In contrast I started reading Pierre Lemaitre's The Great Swindle (while at a friend's place who had it out from the library, which is why I've only read the first 80 pages or so), which starts confidently with an event that would be the twist reveal of a lesser novel; in the closing days of WWII, a corrupt French officer manipulates his men into an attack that he hopes will give him more status by sending out two of his men on reconnaissance and shooting them, framing the Germans and inspiring revenge; another man discovers his plot but is then buried alive when the officer, seeing him note the bullet wounds in the backs of the dead soldiers, tosses a grenade next to him, and the man who digs him out suffers terrible shrapnel wounds. What is interesting is what will happen next, as the corrupt officer continues his social climb and the two damaged men (one physically, one mentally) try to recover, all three of them inextricably intertwined.
Elin Gregory, The Eleventh Hour. Historical m/m set in England in the 1920s, all Bolshevik plots and exploding anarchists; field agent Briers Allerdale is chasing down a deadly (foreign) enemy and ends up moving into a boarding house with Miles Siward, a more desk-bound agent who nonetheless is an excellent female impersonator, with the two of them posing as a couple in order to watch the suspicious goings on at a neighbour's. Lots of nice details, interesting plot, pretty good ending.
Emma Newman, Between Two Thorns (Split Worlds, book 1).
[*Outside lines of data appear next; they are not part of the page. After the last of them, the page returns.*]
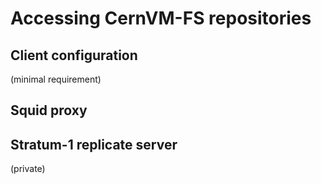 # Accessing CernVM-FS repositories

## Client configuration

(minimal requirement)

## Squid proxy

## Stratum-1 replicate server

(private)
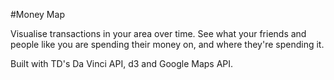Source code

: #Money Map

Visualise transactions in your area over time. See what your friends and people like you are spending their money on, and where they're spending it.

Built with TD's Da Vinci API, d3 and Google Maps API.
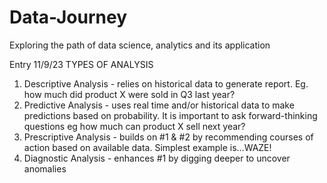 # Data-Journey
Exploring the path of data science, analytics and its application

Entry 11/9/23
TYPES OF ANALYSIS
1. Descriptive Analysis - relies on historical data to generate report. Eg. how much did product X were sold in Q3 last year?
2. Predictive Analysis - uses real time and/or historical data to make predictions based on probability. It is important to ask forward-thinking questions eg how much can product X sell next year?
3. Prescriptive Analysis - builds on #1 & #2 by recommending courses of action based on available data. Simplest example is...WAZE!
4. Diagnostic Analysis - enhances #1 by digging deeper to uncover anomalies
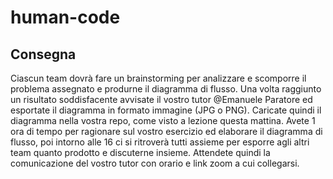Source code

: # human-code

## Consegna

Ciascun team dovrà fare un brainstorming per analizzare e scomporre il problema assegnato e produrne il diagramma di flusso. Una volta raggiunto un risultato soddisfacente avvisate il vostro tutor @Emanuele Paratore ed esportate il diagramma in formato immagine (JPG o PNG). Caricate quindi il diagramma nella vostra repo, come visto a lezione questa mattina.
Avete 1 ora di tempo per ragionare sul vostro esercizio ed elaborare il diagramma di flusso, poi intorno alle 16 ci si ritroverà tutti assieme per esporre agli altri team quanto prodotto e discuterne insieme. Attendete quindi la comunicazione del vostro tutor con orario e link zoom a cui collegarsi.
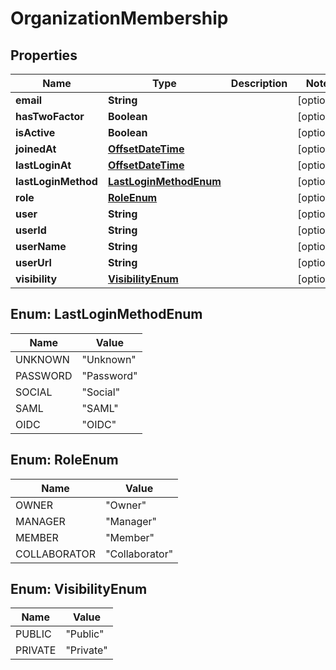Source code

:
# OrganizationMembership

## Properties
Name | Type | Description | Notes
------------ | ------------- | ------------- | -------------
**email** | **String** |  |  [optional]
**hasTwoFactor** | **Boolean** |  |  [optional]
**isActive** | **Boolean** |  |  [optional]
**joinedAt** | [**OffsetDateTime**](OffsetDateTime.md) |  |  [optional]
**lastLoginAt** | [**OffsetDateTime**](OffsetDateTime.md) |  |  [optional]
**lastLoginMethod** | [**LastLoginMethodEnum**](#LastLoginMethodEnum) |  |  [optional]
**role** | [**RoleEnum**](#RoleEnum) |  |  [optional]
**user** | **String** |  |  [optional]
**userId** | **String** |  |  [optional]
**userName** | **String** |  |  [optional]
**userUrl** | **String** |  |  [optional]
**visibility** | [**VisibilityEnum**](#VisibilityEnum) |  |  [optional]


<a name="LastLoginMethodEnum"></a>
## Enum: LastLoginMethodEnum
Name | Value
---- | -----
UNKNOWN | &quot;Unknown&quot;
PASSWORD | &quot;Password&quot;
SOCIAL | &quot;Social&quot;
SAML | &quot;SAML&quot;
OIDC | &quot;OIDC&quot;


<a name="RoleEnum"></a>
## Enum: RoleEnum
Name | Value
---- | -----
OWNER | &quot;Owner&quot;
MANAGER | &quot;Manager&quot;
MEMBER | &quot;Member&quot;
COLLABORATOR | &quot;Collaborator&quot;


<a name="VisibilityEnum"></a>
## Enum: VisibilityEnum
Name | Value
---- | -----
PUBLIC | &quot;Public&quot;
PRIVATE | &quot;Private&quot;



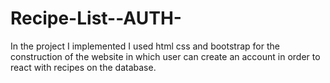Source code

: # Recipe-List--AUTH-
In the project I implemented I used html css and bootstrap for the construction of the website in which user can create an account in order to react with recipes on the database.
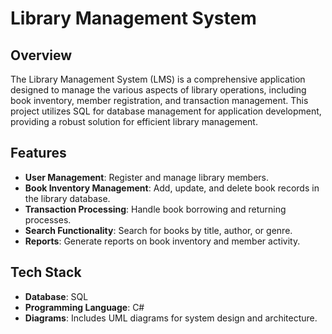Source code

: # Library Management System

## Overview
The Library Management System (LMS) is a comprehensive application designed to manage the various aspects of library operations, including book inventory, member registration, and transaction management. This project utilizes SQL for database management for application development, providing a robust solution for efficient library management.

## Features
- **User Management**: Register and manage library members.
- **Book Inventory Management**: Add, update, and delete book records in the library database.
- **Transaction Processing**: Handle book borrowing and returning processes.
- **Search Functionality**: Search for books by title, author, or genre.
- **Reports**: Generate reports on book inventory and member activity.

## Tech Stack
- **Database**: SQL
- **Programming Language**: C#
- **Diagrams**: Includes UML diagrams for system design and architecture.

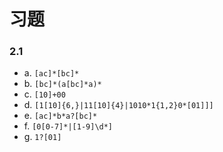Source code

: # 习题
### 2.1
* a. `[ac]*[bc]*`
* b. `[bc]*(a[bc]*a)*`
* c. `[10]+00`
* d. `[1[10]{6,}|11[10]{4}|1010*1{1,2}0*[01]]]`
* e. `[ac]*b*a?[bc]*`
* f. `[0[0-7]*|[1-9]\d*]`
* g. `1?[01]`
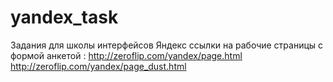 yandex_task
===========

Задания для школы интерфейсов Яндекс
ссылки на рабочие страницы с формой анкетой : 
http://zeroflip.com/yandex/page.html
http://zeroflip.com/yandex/page_dust.html


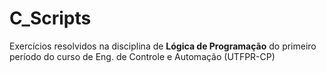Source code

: # C_Scripts
 Exercícios resolvidos na disciplina de **Lógica de Programação** do primeiro período do curso de Eng. de Controle e Automação (UTFPR-CP)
Can't remember where I got this recced from, but I read it rather grudgingly once I realised it had both fairies and a quasi-Regency England (and contemporary England; the quasi-Regency world is the Nether, between here and the fairy world), neither of which are my favourite things unless very well handled. Which here they are not; it's a mismash of references, inconsistent world-building and excruciatingly irritating characters, and I only kept reading it because I was having issues with my Kobo and for a while it was the only thing I could read on it. The bits I particularly disliked were when the two supposedly sympathetic leads must break up with their partners for, in one case, very vague reasons, and do so by being cruel in such over the top ways that they seem to be enjoying it.